Going through the entries below, copy out each line that contains "knee".

[Bounding boxes with keypoints]
*-*-*
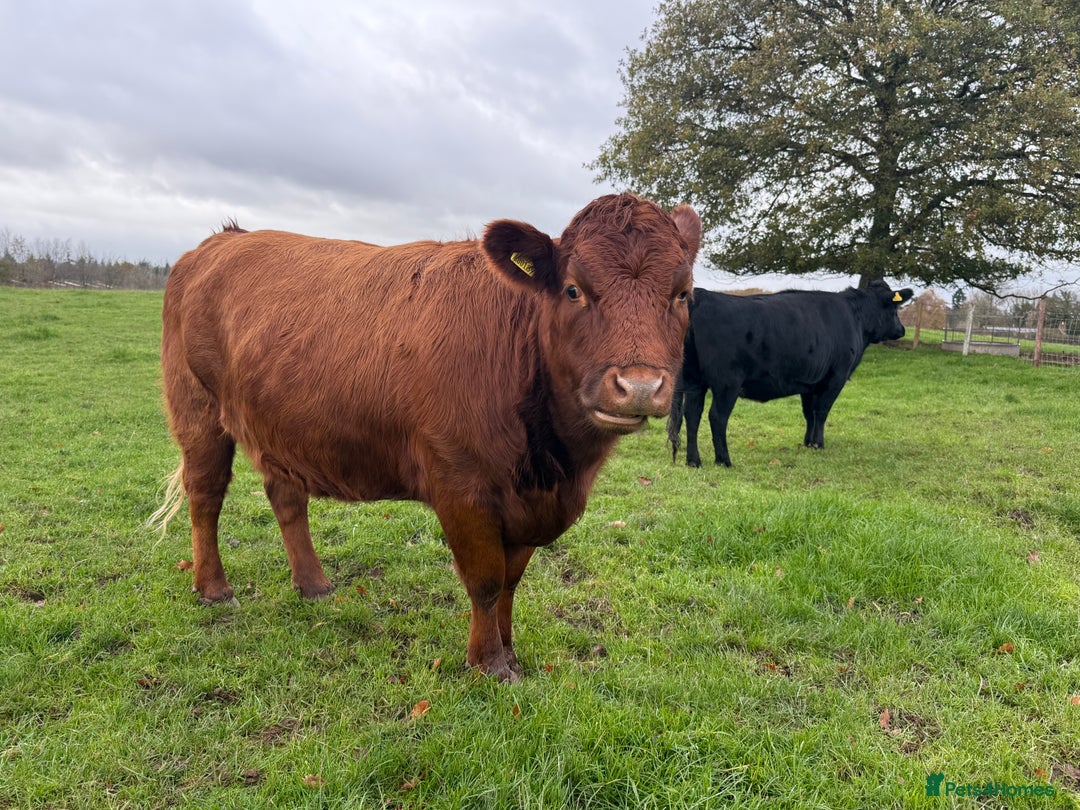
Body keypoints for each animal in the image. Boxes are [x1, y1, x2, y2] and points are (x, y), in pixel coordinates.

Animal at [152, 193, 701, 681]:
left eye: (683, 293)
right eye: (572, 290)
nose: (639, 385)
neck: (555, 465)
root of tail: (221, 240)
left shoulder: (528, 501)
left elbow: (511, 581)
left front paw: (510, 652)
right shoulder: (460, 486)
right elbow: (485, 580)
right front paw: (489, 664)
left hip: (280, 426)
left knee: (287, 498)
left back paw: (314, 585)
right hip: (198, 410)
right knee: (205, 496)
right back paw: (214, 588)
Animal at [668, 280, 913, 468]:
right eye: (894, 309)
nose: (902, 330)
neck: (855, 317)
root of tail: (700, 296)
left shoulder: (810, 382)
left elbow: (809, 413)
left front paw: (807, 442)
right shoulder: (836, 377)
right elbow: (822, 411)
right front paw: (818, 444)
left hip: (694, 379)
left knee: (692, 414)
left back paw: (694, 461)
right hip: (727, 382)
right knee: (717, 417)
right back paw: (724, 460)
*-*-*
[WRITTEN ANSWER]:
left knee: (287, 498)
right knee: (205, 496)
left knee: (692, 414)
right knee: (717, 417)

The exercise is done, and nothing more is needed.